Rural/Metro, by its own admission, staffs fewer full-time firefighters per-capita than most municipal fire departments. It makes up the deficiency by training teams of city employees and other part-timers as backup firefighters who are available to respond in case those on duty need assistance.

Furthermore, as private employees, Rural/Metro firefighters are not eligible for the state public safety retirement system or federal benefits for their families if they are killed in the line of duty.

All of that could change if the supporters of proposition 200 get their way. The passage of proposition 200 by the voters of Scottsdale would pave the way for the city to create its own municipal fire department, making firefighters public employees and therefore eligible for the above-mentioned benefits.

Rural/Metro, naturally, maintains that they can do it better for less, and in this time of budgetary crisis, the almighty dollar is king.

"Overall the analysis shows that estimated costs generally rise as the city moves away from the staffing, salary and operations model currently used by Rural/Metro toward a fire department modeled after other cities in the Valley," wrote Scottsdale finance director Craig Clifford.

Well of course staffing a fire department at full capacity all the time costs more. Is Rural/Metro's model more cost-effective and efficient? Yes. You're not paying firefighters to sit around at the station.

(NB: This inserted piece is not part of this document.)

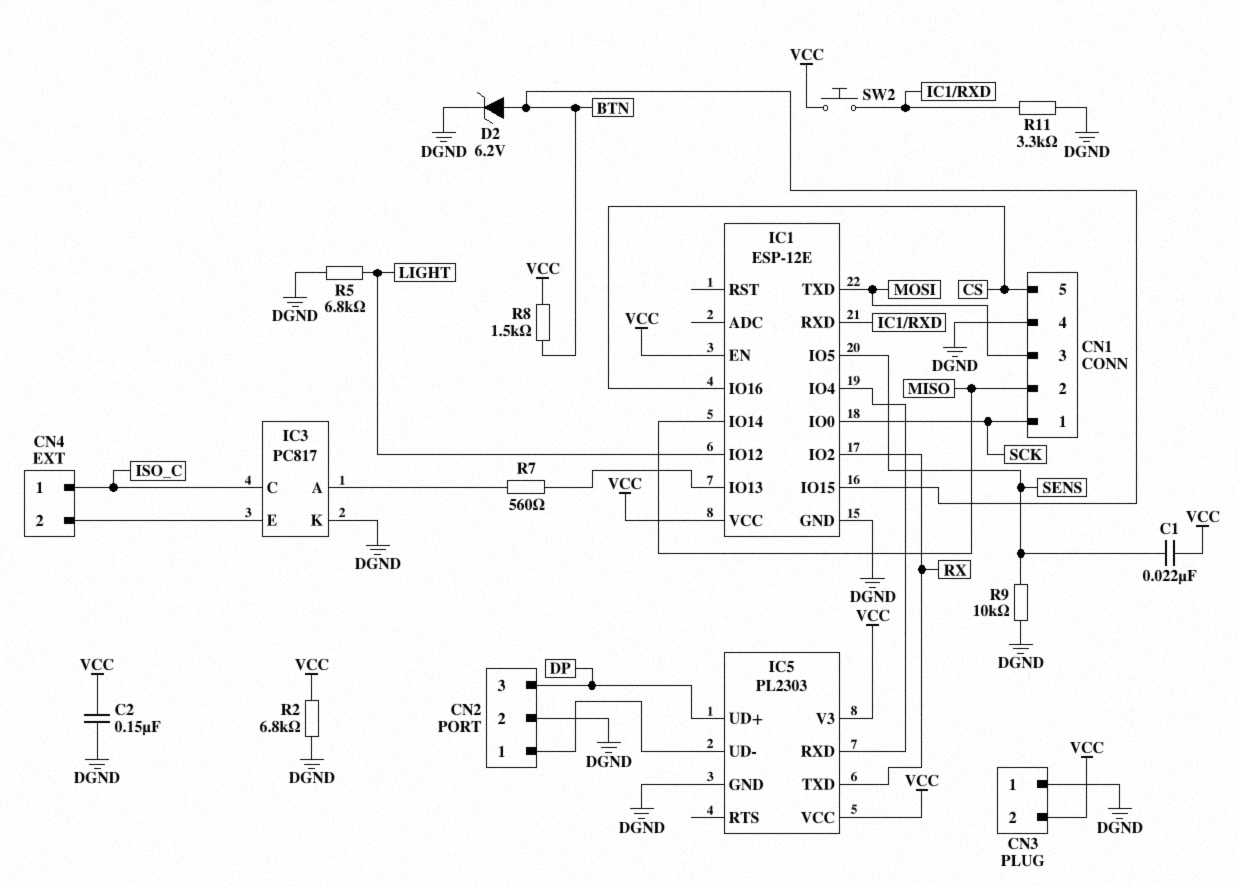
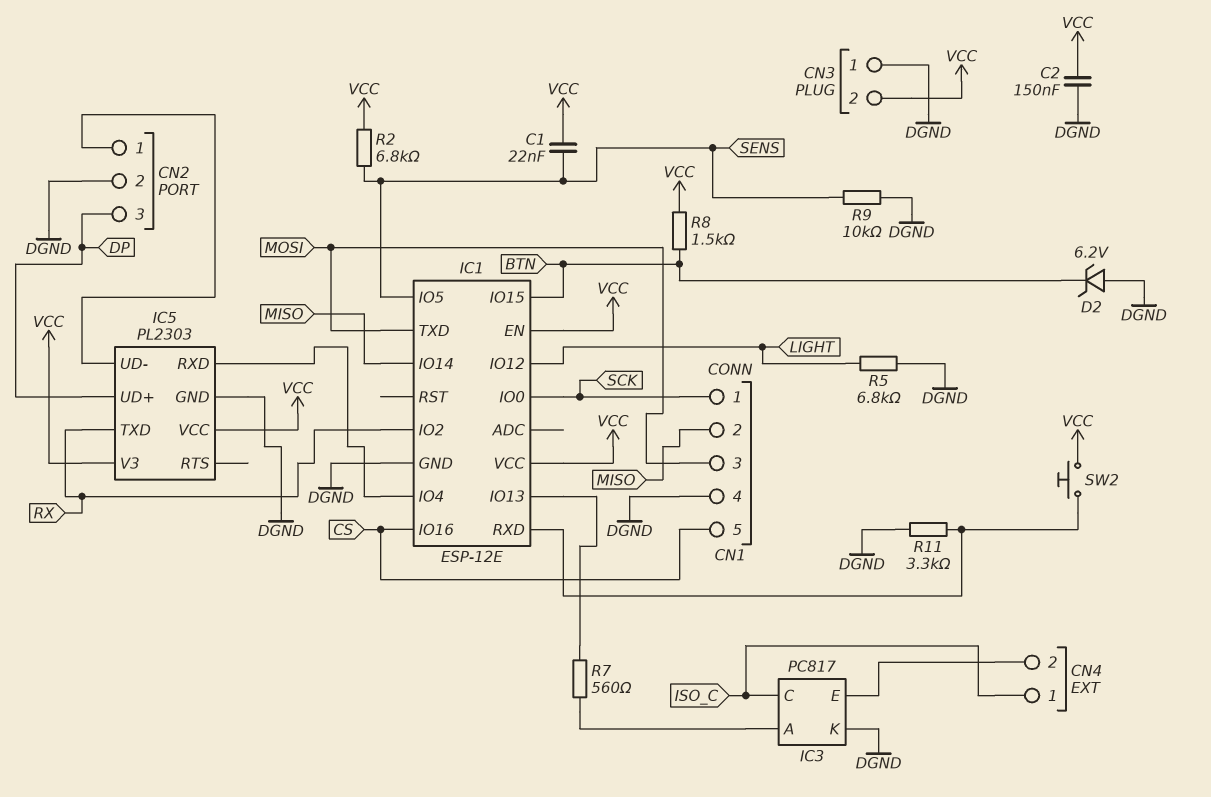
D2: zener 6.2V (A BTN, K DGND) -> zener 6.2V (A DGND, K BTN)
R2: 6.8k (DGND, VCC) -> 6.8k (SENS, VCC)

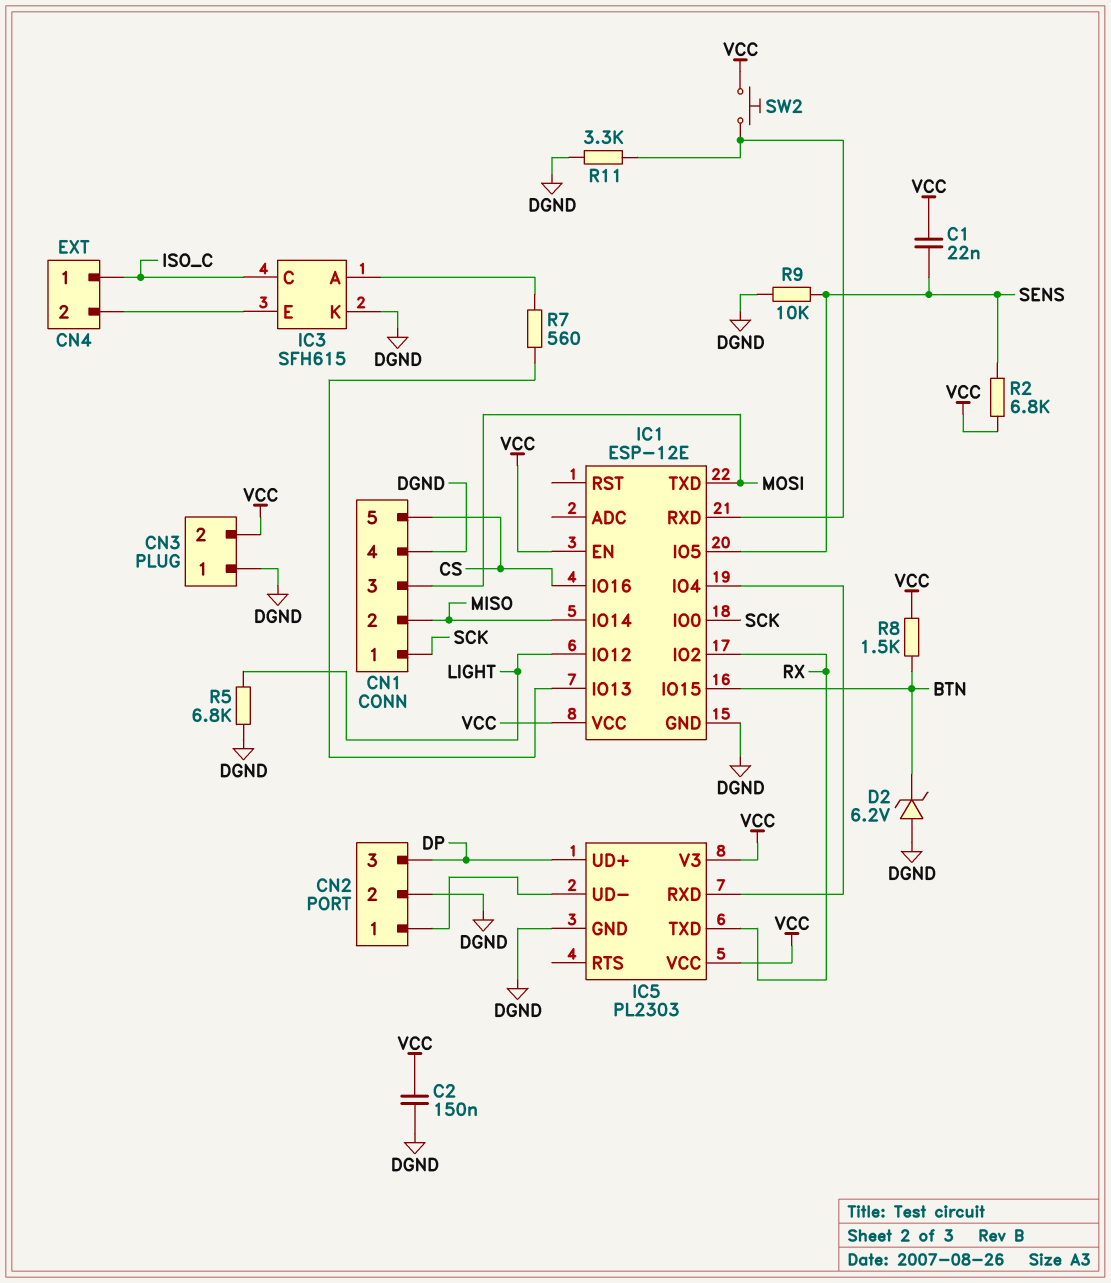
IC3: PC817 -> SFH615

But sometimes the public good becomes a greater need than cost-effectiveness. This can be a bitter pill to swallow in times of fiscal trouble, but it is a basic truth. Government is not a business; it is not designed to make money. In terms of cash flow, all fire departments are a catastrophic failure. They take money and spend it by the millions, and never give back. But I challenge you to assert that they shouldn't be around. Furthermore, I challenge you to tell me that Scottsdale's firefighters should not receive the benefits that every other firefighter in the Valley enjoys, just so the city can save some money.

The facts and figures about how much starting and maintaining a municipal fire department would cost are flying around like mad. The infrastructure, equipment and personnel are already in place. They have been for 50 years. But it's all owned by Rural/Metro and simply contracted to the city, and I doubt that the company would be inclined to give it up very easily. There is more at stake here than money for Rural/Metro.

Rural/Metro has its headquarters in Scottsdale, and the public/private partnership with the city is its crowing achievement. Scottsdale is the largest community that Rural/Metro serves, and it uses the city as the shining example of how its package of private fire protection and emergency medical services can work together. Scottsdale is more than a contract; it's a living commercial for the Rural/Metro Corporation. If it were to lose the city as a customer it would be a huge blow to the company's claims of total community satisfaction.

The voters of Scottsdale will have to make a choice. On the surface, the choice will be about what the city can afford. But underneath, the vote will be between giving firefighters what they deserve or allowing a company to maintain its image.